TASK PROMPT :: Find every line below where the string "Knowledge" shows up, and copy those lines.

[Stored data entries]
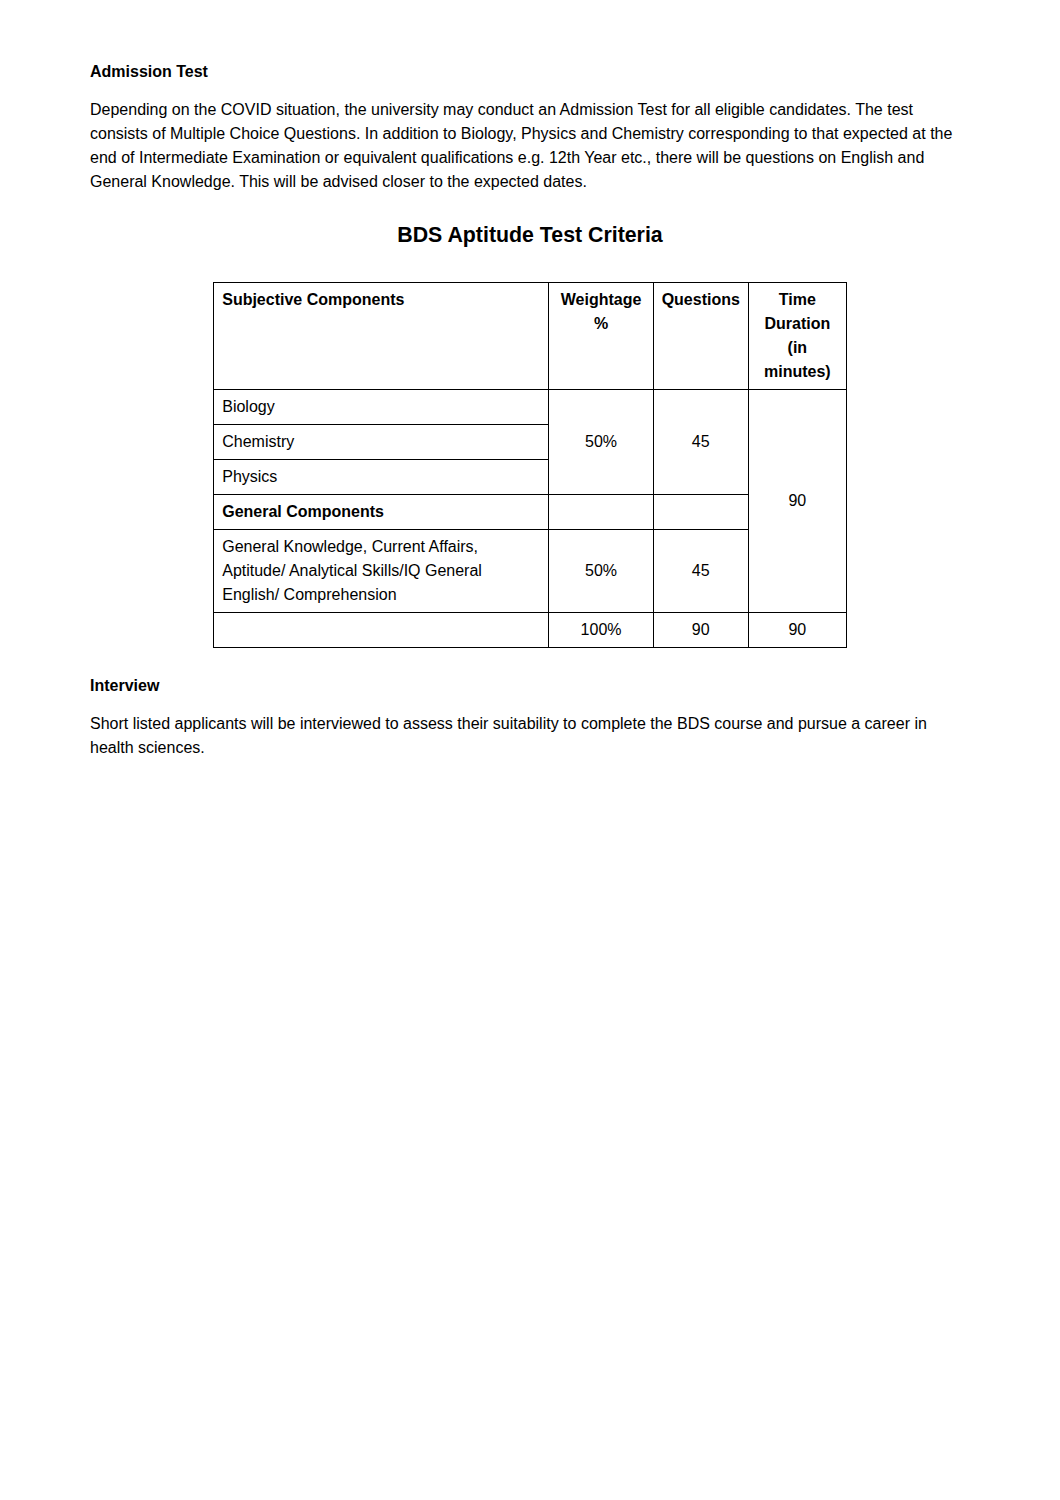Admission Test
Depending on the COVID situation, the university may conduct an Admission Test for all eligible candidates. The test consists of Multiple Choice Questions. In addition to Biology, Physics and Chemistry corresponding to that expected at the end of Intermediate Examination or equivalent qualifications e.g. 12th Year etc., there will be questions on English and General Knowledge. This will be advised closer to the expected dates.
BDS Aptitude Test Criteria
| Subjective Components | Weightage % | Questions | Time Duration (in minutes) |
| --- | --- | --- | --- |
| Biology | 50% | 45 | 90 |
| Chemistry |
| Physics |
| General Components | | |
| General Knowledge, Current Affairs, Aptitude/ Analytical Skills/IQ General English/ Comprehension | 50% | 45 |
| | 100% | 90 | 90 |
Interview
Short listed applicants will be interviewed to assess their suitability to complete the BDS course and pursue a career in health sciences.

TASK RESULT ::
Depending on the COVID situation, the university may conduct an Admission Test for all eligible candidates. The test consists of Multiple Choice Questions. In addition to Biology, Physics and Chemistry corresponding to that expected at the end of Intermediate Examination or equivalent qualifications e.g. 12th Year etc., there will be questions on English and General Knowledge. This will be advised closer to the expected dates.
| General Knowledge, Current Affairs, Aptitude/ Analytical Skills/IQ General English/ Comprehension | 50% | 45 |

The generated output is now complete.